[Task]: From the entries below, transcribe exactly the lines between the line holding "Hưng phân |" and the line holding "esta configuración, también", inclusive; skip all other lines.

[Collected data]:
--- --- ---

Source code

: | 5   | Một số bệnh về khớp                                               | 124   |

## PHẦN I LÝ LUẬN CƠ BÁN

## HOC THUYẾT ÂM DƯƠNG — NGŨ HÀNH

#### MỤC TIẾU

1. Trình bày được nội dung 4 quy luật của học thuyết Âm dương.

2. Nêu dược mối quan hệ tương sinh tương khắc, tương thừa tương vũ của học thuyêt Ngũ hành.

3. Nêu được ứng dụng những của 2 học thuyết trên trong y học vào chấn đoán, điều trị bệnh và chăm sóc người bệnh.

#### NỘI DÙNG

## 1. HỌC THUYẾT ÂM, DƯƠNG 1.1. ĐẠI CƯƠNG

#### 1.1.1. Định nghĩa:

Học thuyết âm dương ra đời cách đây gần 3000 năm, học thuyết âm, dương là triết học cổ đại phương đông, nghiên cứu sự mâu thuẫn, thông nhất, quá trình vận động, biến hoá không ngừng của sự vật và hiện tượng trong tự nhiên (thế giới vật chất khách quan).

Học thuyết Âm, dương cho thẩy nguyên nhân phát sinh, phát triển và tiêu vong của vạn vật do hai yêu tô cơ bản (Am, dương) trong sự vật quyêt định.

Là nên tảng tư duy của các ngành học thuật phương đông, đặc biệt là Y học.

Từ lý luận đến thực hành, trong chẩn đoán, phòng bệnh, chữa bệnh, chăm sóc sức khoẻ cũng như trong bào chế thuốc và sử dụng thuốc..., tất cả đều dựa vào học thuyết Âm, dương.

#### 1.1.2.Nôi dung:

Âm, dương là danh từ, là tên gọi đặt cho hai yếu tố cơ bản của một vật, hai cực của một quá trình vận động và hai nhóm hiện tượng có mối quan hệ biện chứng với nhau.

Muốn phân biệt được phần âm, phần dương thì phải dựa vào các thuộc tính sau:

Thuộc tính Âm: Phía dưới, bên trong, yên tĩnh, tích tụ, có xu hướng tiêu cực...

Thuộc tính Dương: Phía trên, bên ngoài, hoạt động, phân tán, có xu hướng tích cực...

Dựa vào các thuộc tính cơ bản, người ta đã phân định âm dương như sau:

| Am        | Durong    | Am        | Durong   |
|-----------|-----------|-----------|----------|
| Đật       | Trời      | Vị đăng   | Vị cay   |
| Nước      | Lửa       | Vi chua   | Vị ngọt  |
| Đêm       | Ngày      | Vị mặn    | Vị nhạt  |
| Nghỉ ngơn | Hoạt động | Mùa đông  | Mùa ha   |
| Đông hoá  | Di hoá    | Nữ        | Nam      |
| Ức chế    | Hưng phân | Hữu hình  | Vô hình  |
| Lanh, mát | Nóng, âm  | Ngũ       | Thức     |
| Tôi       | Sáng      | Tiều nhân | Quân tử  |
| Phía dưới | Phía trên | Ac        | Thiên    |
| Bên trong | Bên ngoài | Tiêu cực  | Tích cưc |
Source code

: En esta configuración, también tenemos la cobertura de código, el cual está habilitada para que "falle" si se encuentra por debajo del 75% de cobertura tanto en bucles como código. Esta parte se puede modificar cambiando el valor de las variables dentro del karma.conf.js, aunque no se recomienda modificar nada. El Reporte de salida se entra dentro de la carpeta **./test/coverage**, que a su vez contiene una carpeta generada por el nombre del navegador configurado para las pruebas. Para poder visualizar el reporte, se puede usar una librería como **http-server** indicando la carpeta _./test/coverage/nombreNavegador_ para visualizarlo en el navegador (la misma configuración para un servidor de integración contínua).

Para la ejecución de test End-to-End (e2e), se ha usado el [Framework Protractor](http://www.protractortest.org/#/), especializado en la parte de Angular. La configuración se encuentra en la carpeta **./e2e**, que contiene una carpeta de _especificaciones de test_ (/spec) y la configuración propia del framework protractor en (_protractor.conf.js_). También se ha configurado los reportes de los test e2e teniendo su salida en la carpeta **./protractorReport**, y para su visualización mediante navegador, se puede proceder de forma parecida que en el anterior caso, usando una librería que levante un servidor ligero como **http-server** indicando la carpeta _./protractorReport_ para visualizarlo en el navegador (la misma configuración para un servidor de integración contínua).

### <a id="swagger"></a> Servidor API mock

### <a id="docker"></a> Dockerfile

--- --- ---

[Reply to the task]:
| Ức chế    | Hưng phân | Hữu hình  | Vô hình  |
| Lanh, mát | Nóng, âm  | Ngũ       | Thức     |
| Tôi       | Sáng      | Tiều nhân | Quân tử  |
| Phía dưới | Phía trên | Ac        | Thiên    |
| Bên trong | Bên ngoài | Tiêu cực  | Tích cưc |
Source code

: En esta configuración, también tenemos la cobertura de código, el cual está habilitada para que "falle" si se encuentra por debajo del 75% de cobertura tanto en bucles como código. Esta parte se puede modificar cambiando el valor de las variables dentro del karma.conf.js, aunque no se recomienda modificar nada. El Reporte de salida se entra dentro de la carpeta **./test/coverage**, que a su vez contiene una carpeta generada por el nombre del navegador configurado para las pruebas. Para poder visualizar el reporte, se puede usar una librería como **http-server** indicando la carpeta _./test/coverage/nombreNavegador_ para visualizarlo en el navegador (la misma configuración para un servidor de integración contínua).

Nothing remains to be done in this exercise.